Boko Haram told me Leah Sharibu has been married to a commander, kidnapped victim says
ADARJU Juliet, a Boko Haram kidnapped victim who spent two weeks in captivity has disclosed that her abductors revealed to her that Leah Sharibu, the kidnapped Dapchi schoolgirl has been married off to a Boko Haram Commander.
The 28-year-old trader who was abducted by suspected Boko Haram members on her way to Maiduguri, Borno State in an interview with The Punch Newspaper stated that she was asked to renounce her Christian religion or be another Leah Sharibu.
She said, “they said she is alive (Leah Sharibu) and that she was married to their commander.”
Leah Sharibu was the sole Christian among 110 schoolgirls abducted by Islamic State in West Africa (ISWAP) from their school in Dapchi, Yobe state on 19 February 2018.
While her surviving classmates returned a month later following government negotiations, she was denied her freedom for refusing to convert as a precondition for her release.
Also in a tweet on January 26, Ahmad Salkida, a journalist with access to the insurgents, said Sharibu is now a mother, but that he has no knowledge of the baby gender.
“Why, I wonder, do we pretend that leaving Leah behind won’t result in pregnancy? Since the terror group announced condemning her to slavery, is there any step or collective focus on preventing similar occurrences? She’s a mother, but I don’t know about the gender of the baby,” Salkida had tweeted.
Adarju had in the interview disclose that she was abducted in January 2020 on her way to Maiduguri along Damaturu road.
“Early in January, 2020, my mother fell ill. So, my elder sister told me to bring her to Maiduguri for treatment. On our way to Maiduguri, along Damaturu road, we heard gunshots. The people who fired the shots came out with their faces covered and stopped us.
“Three of us in the vehicle were women. The armed men asked for our names and religion. Those of us who identified ourselves as Christians were separated and I was the only lady among them. After that, they collected all we had and told our driver to leave with my mother because they would take me away.”
On who abducted her, Adargu said, some of them were Boko Haram members while some were a group of kidnappers operating from the bush and working with Boko Haram.
“The insurgents used to come to our location to ask the kidnappers the number of victims they had in their custody. They collected money from the kidnappers any time they came, and if the victim is a woman, they took her away.”
“They told me to choose between denying my faith so as to regain my freedom or they would call a Boko Haram member to take me to Sambisa forest. I wept and told them I would not deny my faith. I cried throughout that day because my mother was sick and didn’t know anywhere in Maiduguri.”
She further disclosed that 1.5 million was paid by her guardian in securing her release.
“They told me to give them the phone number of any of my guardians so that they would inform my family that I had been kidnapped. But I told them that my dad is late and I didn’t have anyone; it is my pastor that has been a father to me.”

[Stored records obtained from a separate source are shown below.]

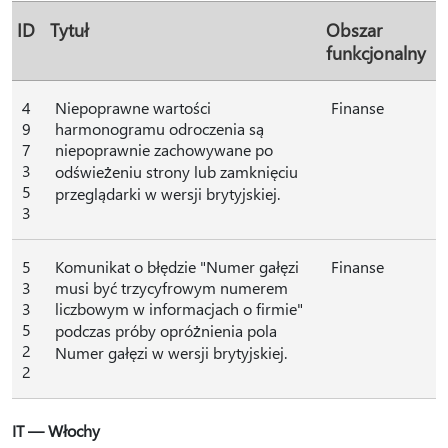
ID
Tytuł
Obszar
funkcjonalny
4
Niepoprawne wartości
Finanse
9
harmonogramu odroczenia są
7
niepoprawnie zachowywane po
3
odświeżeniu strony lub zamknięciu
5
przeglądarki w wersji brytyjskiej.
3
5
Komunikat o błędzie "Numer gałęzi
Finanse
3
musi być trzycyfrowym numerem
3
liczbowym w informacjach o firmie"
5
podczas próby opróżnienia pola
2
Numer gałęzi w wersji brytyjskiej.
2
IT — Włochy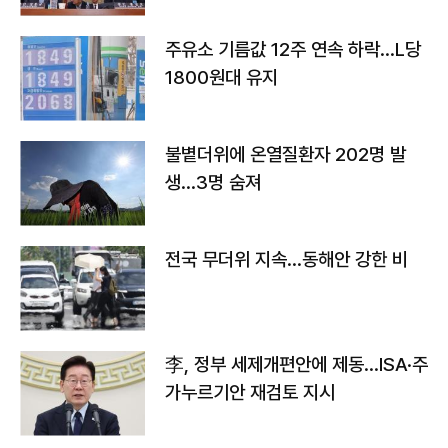
주유소 기름값 12주 연속 하락…L당
1800원대 유지
불볕더위에 온열질환자 202명 발
생…3명 숨져
전국 무더위 지속…동해안 강한 비
李, 정부 세제개편안에 제동…ISA·주
가누르기안 재검토 지시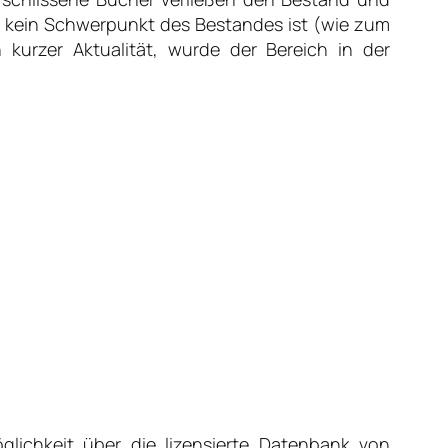
“ kein Schwerpunkt des Bestandes ist (wie zum
 kurzer Aktualität, wurde der Bereich in der
lichkeit über die lizensierte Datenbank von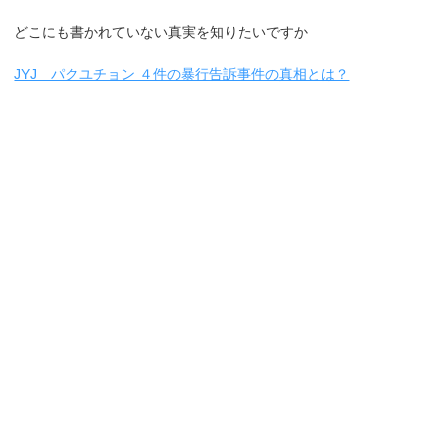
どこにも書かれていない真実を知りたいですか
JYJ パクユチョン ４件の暴行告訴事件の真相とは？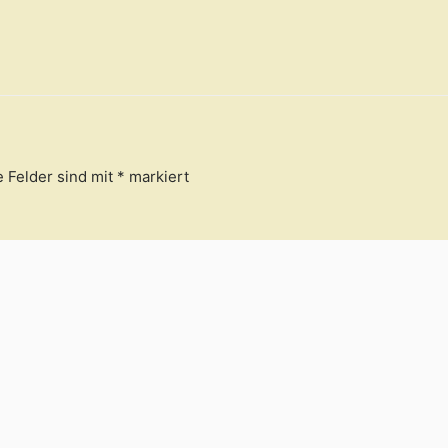
e Felder sind mit
*
markiert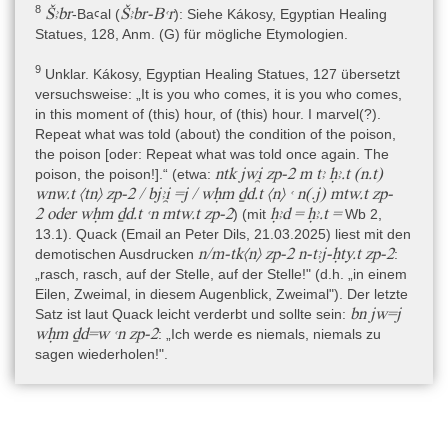
chemeniu) (Kakosy 1999, 120, Zl. 10). Kákosy vermerkt, dass der
8
Šꜣbr
Šꜣbr-Bꜥr
-Baꜥal (
)
: Siehe Kákosy, Egyptian Healing
Dekorateur, der für die Anbringung der Götterdarstellungen
Statues, 128, Anm. (G) für mögliche Etymologien.
verantwortlich war, Zugang zu semitischem Gedankengut hatte
(Kákosy 1999, 119: Erwähnung von u.a. Baal und Baal-
9
Unklar. Kákosy, Egyptian Healing Statues, 127 übersetzt
Schamaym in einem Spruch auf der rechten Schulter).
versuchsweise: „It is you who comes, it is you who comes,
in this moment of (this) hour, of (this) hour. I marvel(?).
Repeat what was told (about) the condition of the poison,
Material
the poison [oder: Repeat what was told once again. The
Nicht Organisch » Stein » Basalt
ntk jwi̯ zp-2 m tꜣ ḥꜣ.t (n.t)
poison, the poison!].“ (etwa:
wnw.t 〈tn〉 zp-2 / bjꜣi̯ =j / wḥm ḏd.t 〈n〉 ꜥ n(.j) mtw.t zp-
2
oder
wḥm ḏd.t ꜥn mtw.t zp-2
ḥꜣd
=
ḥꜣ.t
=
Objekttyp
) (mit
Wb 2,
Artefakt » Skulptur » Statue / Figur
13.1). Quack (Email an Peter Dils, 21.03.2025) liest mit den
n/m-tk〈n〉 zp-2 n-tꜣj-ḥty.t zp-2
demotischen Ausdrucken
:
„rasch, rasch, auf der Stelle, auf der Stelle!" (d.h. „in einem
Technische Daten
Eilen, Zweimal, in diesem Augenblick, Zweimal"). Der letzte
Torso einer Heilstatue, deren Kopf, Arme und Unterkörper (ab
bn jw=j
Satz ist laut Quack leicht verderbt und sollte sein:
dem Gürtel) weggebrochen sind. Der Torso ist 28,4 cm hoch, 18,8
wḥm ḏd=w ꜥn zp-2
: „Ich werde es niemals, niemals zu
cm breit und 13,4 cm tief (Kákosy 1999, 121; bei Pirelli 1989 und
sagen wiederholen!".
Giustozzi 2016, 136: 26 cm hoch, 20,5 cm breit, 19,5 cm tief). Auf
der Rückseite befindet sich ein großer Rückenpfeiler mit
trapezförmiger Spitze. Der stehende Mann hatte einen nackten
Oberkörper und trug einen kurzen Lendenschurz, der bis zum
Gürtel reichte. Er hielt ursprünglich sicherlich eine Horusstele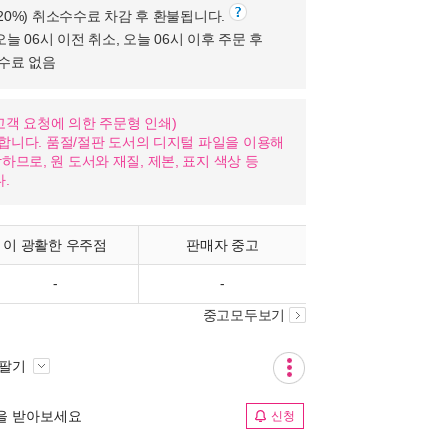
(20%) 취소수수료 차감 후 환불됩니다.
오늘 06시 이전 취소, 오늘 06시 이후 주문 후
수수료 없음
nd: 고객 요청에 의한 주문형 인쇄)
가합니다. 품절/절판 도서의 디지털 파일을 이용해
므로, 원 도서와 재질, 제본, 표지 색상 등
.
이 광활한 우주점
판매자 중고
-
-
중고모두보기
 팔기
림을 받아보세요
신청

“Truly, my dad died when I was three years old. They collected my pastor’s number and told him that his daughter had been kidnapped. They told him that they had not concluded on whether they would kill me, give me away to the Boko Haram insurgents or collect a ransom. After calling the family of a victim, they remove the SIM card and discard it.”
“When they saw that I was crying because I was worried about my mother’s whereabouts, they decided not to give me away to the Boko Haram insurgents. But they argued among themselves on this before reaching a conclusion to collect a ransom for my release.”
“The pastor tried his best, with the help of other Christians, to raise N1.5m. They told him to bring the N1.5m because they were under pressure from Boko Haram to either release me or kill me. They told the pastor how to deliver the money to them. They later dumped me somewhere and told me to find my way from there.”